There’s a Susan Sontag quote on the wall. “The ultimate wisdom of the photographed image is to say: ‘There is the surface. Now, think--or, rather, feel, intuit--what is beyond it, what the reality must be like if it looks this way.’ Strictly speaking, there is never any understanding in a photograph, but only an invitation to fantasy and speculation.” Veins snake outward ominously from legs, reclining figures invite you into their bedrooms, tattoos belie other lives outside the lens. They are transportive and intimate, full of grace.
Hujar, I learn, was inspired by “those who wore their otherness on the outside,” people who were unapologetically themselves, especially those in the downtown New York arts scene of the 1970s. I’ve been asked to explain my own work recently and my own descriptions of it are the same.

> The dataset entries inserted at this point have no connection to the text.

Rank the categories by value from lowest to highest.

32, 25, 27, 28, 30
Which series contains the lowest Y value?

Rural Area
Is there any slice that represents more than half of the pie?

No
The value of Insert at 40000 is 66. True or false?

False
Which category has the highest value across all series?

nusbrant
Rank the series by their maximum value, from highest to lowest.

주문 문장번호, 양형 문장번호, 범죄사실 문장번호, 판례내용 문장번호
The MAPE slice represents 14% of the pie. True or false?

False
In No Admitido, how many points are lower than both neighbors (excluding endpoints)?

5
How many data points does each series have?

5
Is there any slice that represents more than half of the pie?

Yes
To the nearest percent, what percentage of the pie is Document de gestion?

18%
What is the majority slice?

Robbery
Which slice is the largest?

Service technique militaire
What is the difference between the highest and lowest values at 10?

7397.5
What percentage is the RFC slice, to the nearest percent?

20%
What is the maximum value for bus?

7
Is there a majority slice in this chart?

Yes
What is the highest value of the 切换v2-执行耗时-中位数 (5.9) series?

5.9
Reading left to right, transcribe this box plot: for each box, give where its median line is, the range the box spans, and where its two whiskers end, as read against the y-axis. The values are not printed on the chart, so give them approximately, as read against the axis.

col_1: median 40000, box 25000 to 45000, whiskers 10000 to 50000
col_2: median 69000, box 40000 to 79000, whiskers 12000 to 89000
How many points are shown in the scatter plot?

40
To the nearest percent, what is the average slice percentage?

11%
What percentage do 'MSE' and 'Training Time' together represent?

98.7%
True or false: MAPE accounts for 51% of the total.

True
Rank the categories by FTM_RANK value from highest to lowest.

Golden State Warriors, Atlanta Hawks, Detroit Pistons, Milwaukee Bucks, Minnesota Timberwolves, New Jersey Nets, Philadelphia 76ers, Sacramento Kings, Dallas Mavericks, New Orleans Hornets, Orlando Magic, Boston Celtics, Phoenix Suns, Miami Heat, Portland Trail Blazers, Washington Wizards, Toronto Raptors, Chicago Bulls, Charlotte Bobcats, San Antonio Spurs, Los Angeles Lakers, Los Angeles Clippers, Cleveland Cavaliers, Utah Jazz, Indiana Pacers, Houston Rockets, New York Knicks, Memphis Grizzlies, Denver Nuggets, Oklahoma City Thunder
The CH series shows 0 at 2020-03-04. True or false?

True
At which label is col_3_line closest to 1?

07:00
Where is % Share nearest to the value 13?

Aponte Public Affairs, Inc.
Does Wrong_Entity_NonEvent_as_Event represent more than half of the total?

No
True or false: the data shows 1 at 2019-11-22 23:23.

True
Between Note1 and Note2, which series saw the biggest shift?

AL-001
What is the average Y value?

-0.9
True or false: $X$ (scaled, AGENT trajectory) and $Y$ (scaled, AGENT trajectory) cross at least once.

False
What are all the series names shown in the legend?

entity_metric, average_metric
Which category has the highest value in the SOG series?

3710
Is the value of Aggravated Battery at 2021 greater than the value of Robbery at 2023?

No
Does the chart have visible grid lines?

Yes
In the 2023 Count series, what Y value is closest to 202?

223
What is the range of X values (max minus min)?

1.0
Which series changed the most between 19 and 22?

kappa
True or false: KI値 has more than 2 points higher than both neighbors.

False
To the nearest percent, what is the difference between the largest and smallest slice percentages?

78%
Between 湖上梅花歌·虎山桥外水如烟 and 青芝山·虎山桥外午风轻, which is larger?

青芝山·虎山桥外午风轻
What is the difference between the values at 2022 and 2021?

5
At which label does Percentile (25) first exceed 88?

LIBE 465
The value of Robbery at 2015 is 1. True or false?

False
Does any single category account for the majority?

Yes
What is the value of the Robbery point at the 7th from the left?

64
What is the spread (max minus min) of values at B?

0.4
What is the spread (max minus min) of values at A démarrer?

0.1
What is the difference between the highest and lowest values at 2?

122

I wonder if this is why I’ve always been so drawn to his images, their chronicling of lives so different from Hujar’s own, so beautiful in their defiance of norms: specifically, as the exhibition quotes Hujar, “those who push themselves to any extreme” and “cling to the freedom to be themselves.” He was “a connoisseur of life as a performance--and an artist who believed his medium could expose realities behind the surfaces of the world.” There are moments when someone’s description of their own work grabs a hold of your heart and refuses to unlatch itself. This was one of those.
Hujar’s images are a history of the time, this intersection of art and gender and culture at what is arguably one of the most culturally heightened, prolific times in the city during the last century. They are a history of art and life, of sex and death.
Outside of the exhibition, there’s a chronology of Hujar’s much too short time on this earth. It’s strange how such a display of someone’s life reduces it to a series of bullet points.
*
I leave the Morgan and my head starts hurting again. The night air has dropped a few degrees from the daytime, and I button up my coat. My brain seeks out a hamburger and french fries, a rather unusual request from said source, so I decide to honor it. My legs carry me to Joe Junior, an iconic, classic New York diner on 17th Street and 3rd Avenue, taking me down Park Avenue on the way there. Wind softly whips into my cheeks. I’ve never been to Joe Junior, but I’ve heard tell of their excellent hamburgers. Sidling up to their lunch counter--it’s one of my favorite ways to sit in a restaurant these days--I admire the mirror and wood-panel walls that scream of the 1970s, the short blush stools, the beige wraparound counter, the old rusting cash register with real buttons you can press with your real fingers. I order a patty melt please, medium on whole wheat with swiss cheese, sauteed onions and mushrooms. Biting into it, the toast is crispy and buttery, the meat juicy, the onions sweet. My headache has dissipated again and it might return, but for now my other senses are gratefully distracted.